SCILHS Pulmonary Arterial Hypertension Study
PI’s: Aaron Waxman, MD, PhD, and Mary Mullen, MD, PhD
In conjunction with Phase I of ARCH (SCILHS), Pulmonary Arterial Hypertension (PAH) was chosen as the rare disorder clinical condition. With the goal of testing ARCH’s capabilities in mind, a feasibility study was conducted to query patients with PAH across four newly-constructed i2b2-SHRINE platforms. The goal was to test the use of ICD9 codes to generate aggregate patient data within these sites. The development of such precision was promising for ARCH’s scope and future utility, theorizing that this same process could be performed (and improved) for several different disease phenotypes moving forward. The second mission of this cohort development was to collect patient-reported outcomes. This was done over the phone and through use of mySCILHS patient facing technology. An interactive voice recognition interface was developed by the ARCH team to reduce time and labor in collecting patient responses. Data analysis is underway. During these surveys, patients were also asked whether they would like to be contacted for future projects, thus developing an active registry of patients if any opportunity to engage them should present itself. Having the ability to contact patients by phone to collect patient-reported outcomes will allow for researchers and clinicians to assess symptom burden of disease and effectiveness of associated treatments. Additionally, since pulmonary arterial hypertension is a rare disease, having an easy and effective way to engage and recruit patients in research is essential. The Pulmonary Arterial Hypertension Feasibility component of Phase I proved to be a learning experience and gave important insights into the capabilities of ARCH.
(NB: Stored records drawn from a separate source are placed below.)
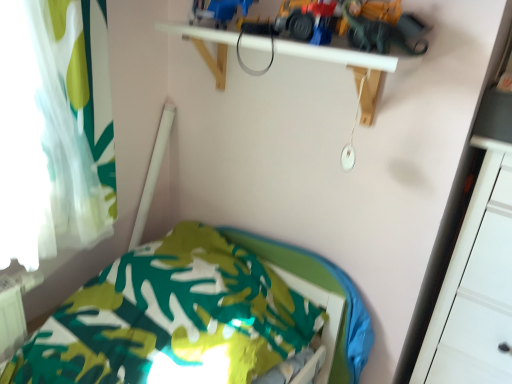
Question: Is white sheer curtain at left touching blue plastic toy truck at upper center, the second toy in the right-to-left sequence?

Choices:
 (A) yes
 (B) no

Answer: (B)

Question: Can you confirm if white sheer curtain at left is smaller than blue plastic toy truck at upper center, the 1th toy positioned from the left?

Choices:
 (A) no
 (B) yes

Answer: (A)

Question: From the image's perspective, is white sheer curtain at left located beneath blue plastic toy truck at upper center, the 1th toy positioned from the left?

Choices:
 (A) yes
 (B) no

Answer: (A)

Question: Does white sheer curtain at left have a lesser height compared to blue plastic toy truck at upper center, the 1th toy positioned from the left?

Choices:
 (A) no
 (B) yes

Answer: (A)

Question: Would you say blue plastic toy truck at upper center, the second toy in the right-to-left sequence, is part of white sheer curtain at left's contents?

Choices:
 (A) no
 (B) yes

Answer: (A)

Question: Is green fabric bed at lower left to the left or to the right of matte red toy car at upper center, the 1th toy car positioned from the left, in the image?

Choices:
 (A) right
 (B) left

Answer: (B)

Question: Considering the positions of point (52, 365) and point (312, 36), is point (52, 365) closer or farther from the camera than point (312, 36)?

Choices:
 (A) farther
 (B) closer

Answer: (A)

Question: Considering the positions of green fabric bed at lower left and matte red toy car at upper center, the 1th toy car positioned from the left, in the image, is green fabric bed at lower left wider or thinner than matte red toy car at upper center, the 1th toy car positioned from the left,?

Choices:
 (A) thin
 (B) wide

Answer: (B)

Question: Considering their positions, is green fabric bed at lower left located in front of or behind matte red toy car at upper center, the 2th toy car viewed from the right?

Choices:
 (A) behind
 (B) front

Answer: (B)

Question: In terms of width, does yellow plastic toy car at upper center, arranged as the first toy car when viewed from the right, look wider or thinner when compared to matte red toy car at upper center, the 2th toy car viewed from the right?

Choices:
 (A) thin
 (B) wide

Answer: (A)

Question: Is yellow plastic toy car at upper center, arranged as the first toy car when viewed from the right, inside or outside of matte red toy car at upper center, the 2th toy car viewed from the right?

Choices:
 (A) inside
 (B) outside

Answer: (B)

Question: Relative to matte red toy car at upper center, the 2th toy car viewed from the right, is yellow plastic toy car at upper center, arranged as the first toy car when viewed from the right, in front or behind?

Choices:
 (A) behind
 (B) front

Answer: (B)

Question: From the image's perspective, is yellow plastic toy car at upper center, arranged as the first toy car when viewed from the right, located above or below matte red toy car at upper center, the 1th toy car positioned from the left?

Choices:
 (A) below
 (B) above

Answer: (A)

Question: From the image's perspective, is yellow plastic toy car at upper center, placed as the second toy car when sorted from left to right, located above or below blue plastic toy truck at upper center, the 1th toy positioned from the left?

Choices:
 (A) below
 (B) above

Answer: (A)

Question: In the image, is yellow plastic toy car at upper center, arranged as the first toy car when viewed from the right, on the left side or the right side of blue plastic toy truck at upper center, the 1th toy positioned from the left?

Choices:
 (A) left
 (B) right

Answer: (B)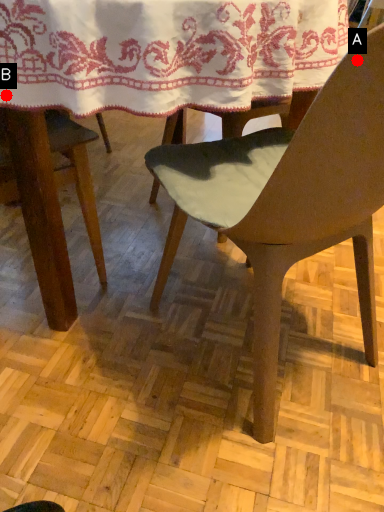
Question: Two points are circled on the image, labeled by A and B beside each circle. Which point is farther from the camera taking this photo?

Choices:
 (A) A is further
 (B) B is further

Answer: (B)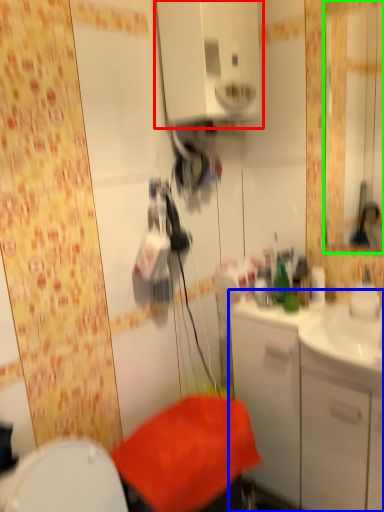
Question: Which object is the closest to the medicine cabinet (highlighted by a red box)? Choose among these: bathroom cabinet (highlighted by a blue box) or mirror (highlighted by a green box).

Choices:
 (A) bathroom cabinet
 (B) mirror

Answer: (A)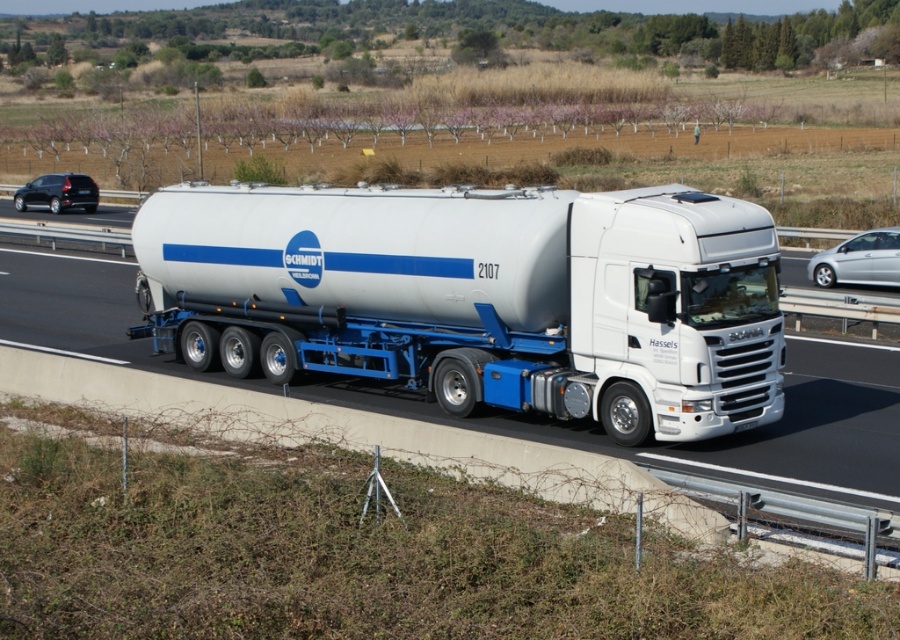
Question: Among these objects, which one is nearest to the camera?

Choices:
 (A) black matte car at left
 (B) silver metallic sedan at right
 (C) white glossy tanker at center

Answer: (C)

Question: Can you confirm if silver metallic sedan at right is smaller than black matte car at left?

Choices:
 (A) no
 (B) yes

Answer: (B)

Question: Which object is farther from the camera taking this photo?

Choices:
 (A) black matte car at left
 (B) silver metallic sedan at right

Answer: (A)

Question: Does white glossy tanker at center appear on the right side of silver metallic sedan at right?

Choices:
 (A) yes
 (B) no

Answer: (B)

Question: Which point is closer to the camera?

Choices:
 (A) white glossy tanker at center
 (B) silver metallic sedan at right
 (C) black matte car at left

Answer: (A)

Question: Is white glossy tanker at center below silver metallic sedan at right?

Choices:
 (A) no
 (B) yes

Answer: (B)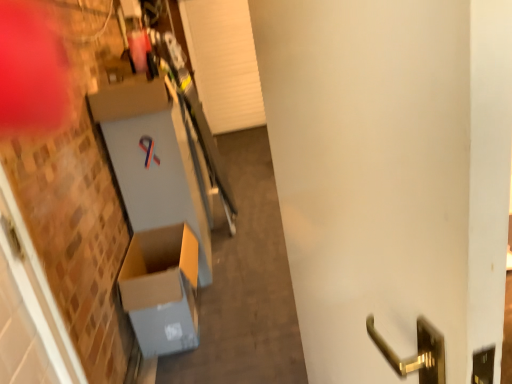
Question: Is white glossy door handle at center right positioned beyond the bounds of brown cardboard box at lower left?

Choices:
 (A) yes
 (B) no

Answer: (A)

Question: Is the position of white glossy door handle at center right more distant than that of brown cardboard box at lower left?

Choices:
 (A) no
 (B) yes

Answer: (A)

Question: Does white glossy door handle at center right turn towards brown cardboard box at lower left?

Choices:
 (A) no
 (B) yes

Answer: (A)

Question: From the image's perspective, is white glossy door handle at center right over brown cardboard box at lower left?

Choices:
 (A) no
 (B) yes

Answer: (B)

Question: Is white glossy door handle at center right shorter than brown cardboard box at lower left?

Choices:
 (A) yes
 (B) no

Answer: (B)

Question: Is white glossy door handle at center right bigger than brown cardboard box at lower left?

Choices:
 (A) no
 (B) yes

Answer: (B)

Question: Is the position of brown cardboard box at lower left more distant than that of white glossy door handle at center right?

Choices:
 (A) no
 (B) yes

Answer: (B)

Question: Can you confirm if brown cardboard box at lower left is smaller than white glossy door handle at center right?

Choices:
 (A) yes
 (B) no

Answer: (A)

Question: Is brown cardboard box at lower left taller than white glossy door handle at center right?

Choices:
 (A) no
 (B) yes

Answer: (A)

Question: From the image's perspective, does brown cardboard box at lower left appear higher than white glossy door handle at center right?

Choices:
 (A) no
 (B) yes

Answer: (A)

Question: Is brown cardboard box at lower left at the right side of white glossy door handle at center right?

Choices:
 (A) yes
 (B) no

Answer: (B)

Question: Is the position of brown cardboard box at lower left less distant than that of white glossy door handle at center right?

Choices:
 (A) no
 (B) yes

Answer: (A)

Question: Considering the positions of white glossy door handle at center right and brown cardboard box at lower left in the image, is white glossy door handle at center right bigger or smaller than brown cardboard box at lower left?

Choices:
 (A) big
 (B) small

Answer: (A)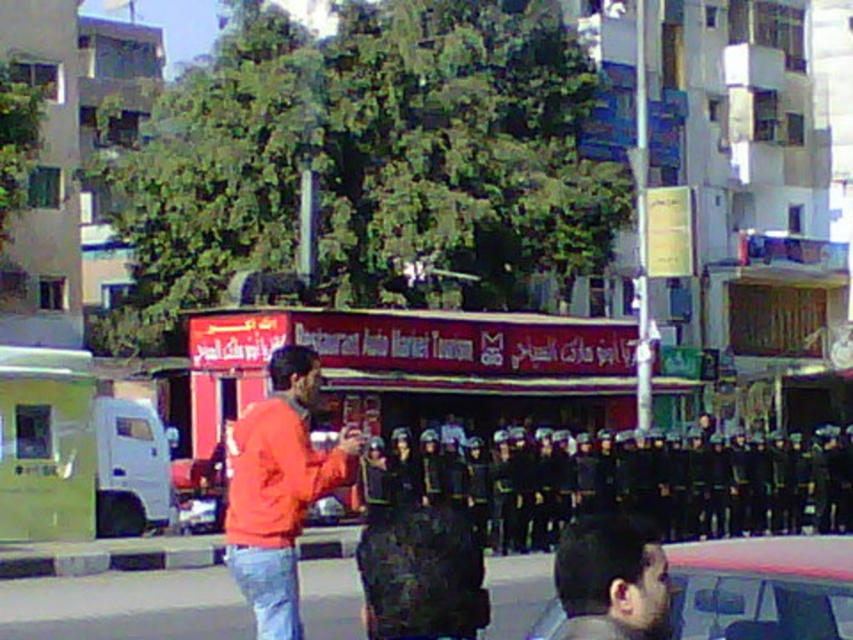
You are a photographer trying to capture a clear shot of the orange matte jacket at center and the smooth black hair at lower right. Which object should you zoom in on to ensure it fills the frame better?

The orange matte jacket at center is larger in size than the smooth black hair at lower right, so you should zoom in on the orange matte jacket at center to ensure it fills the frame better.

You are a delivery person who needs to drop off a package at the building with the red signboard. The red matte food truck at center is blocking the entrance. Can you go around the truck to reach the building?

The red matte food truck at center is positioned at point [418,368], so you can go around it to reach the building as long as there is space on either side of the truck.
SURE-PD3 Trial Recruitment Initiative
PI: Michael Schwartzchild, MD, PhD
ARCH is currently aiding in recruitment for a Phase III clinical trial of urate-elevating inosine treatment to slow clinical decline in early Parkinson’s disease (PD). This study aims to consent about 700 patients with early Parkinson’s disease that have not yet received drug intervention. Patients are being recruited from 60 sites across the country. The wide scope of this trial, in addition to the small proportion of Parkinson’s patients who are eligible, create particular challenges for recruitment. As such, investigators have enlisted ARCH technology to aid in identifying a patient cohort for this study. The strategy will facilitate enrollment of newly diagnosed PD patients who may not be referred for clinical trials, including minorities who have lower rates of referral for specialist care and PD trials, and accelerate referrals that might otherwise take so long that it renders the candidate ineligible. The ARCH network is one of the multifaceted recruitment techniques SURE-PD3 is implementing, and it is our hope that the information provided furthers their important efforts.